There’s a new image editor from Apple, if you know where to look. The kings of the iPhone teamed up with researchers at the University of California, Santa Barbara to create a tool that allows you to edit photos and images with text-based instructions. It doesn’t have an official release, but researchers are presenting a demo you can try yourself, first spotted by Extreme technology.
The project is called Multimodal Large Language Model Guided Image Editing (MGIE). There are many AI image editors on the market today. Photoshop now comes with built-in AI tools, and others, like OpenAI’s DALL-E, let you edit images in addition to generating them from scratch. However, if you’ve ever tried to use them, you’ll know that they can be a little frustrating. In many cases, it is difficult for AI to understand exactly what you are looking for.
The innovation with MGIE adds another layer of AI interpretation. When you tell the AI what you want to see, MGIE first uses a text-based AI to make your instructions more explicit and descriptive. “The experimental results demonstrate that expressive instructions are crucial for instruction-based image editing,” the researchers said in a paper published on arXiv. “Our MGIE can lead to notable improvement.”
Apple published an open source version of the software on GitHub. If you’re savvy, you can run a version of MGIE on your own, but the researchers set the tool up on hugging face. It runs a little slow when there are a lot of people using it, but it’s a fun experiment.

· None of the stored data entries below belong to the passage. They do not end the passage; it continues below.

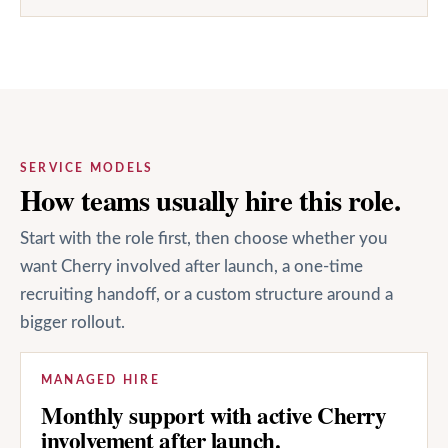
SERVICE MODELS
How teams usually hire this role.
Start with the role first, then choose whether you
want Cherry involved after launch, a one-time
recruiting handoff, or a custom structure around a
bigger rollout.
MANAGED HIRE
Monthly support with active Cherry
involvement after launch.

Giant technology companies like Apple spend billions of dollars on projects that no one gets to see, so it is very possible that this tool called MGIE will never have an official release. Apple did not immediately respond to a request for comment.
We tested it ourselves here at the Gizmodo office. I uploaded a photo of my colleague and closest advisor, Kyle Barr, wearing a strange pair of sunglasses he bought on Netflix in This year’s consumer electronics show. I told the AI that “the man is standing in the desert.” Before generating the image, the MGIE tool extrapolated:
“The man is wearing a metal helmet and is in a desert environment. The environment around him is barren and barren, with sand dunes stretching as far as the eye can see.”
After playing with the tool for much longer than we should, it’s clearly subject to many of the same limitations as any other AI image generator. Many times, the results are strange and nothing like what you asked for. But in some cases, it did an impressive job, and in the show’s defense, AI works best with familiar subjects. “Familiar” isn’t something you’d call Kyle’s sunglasses.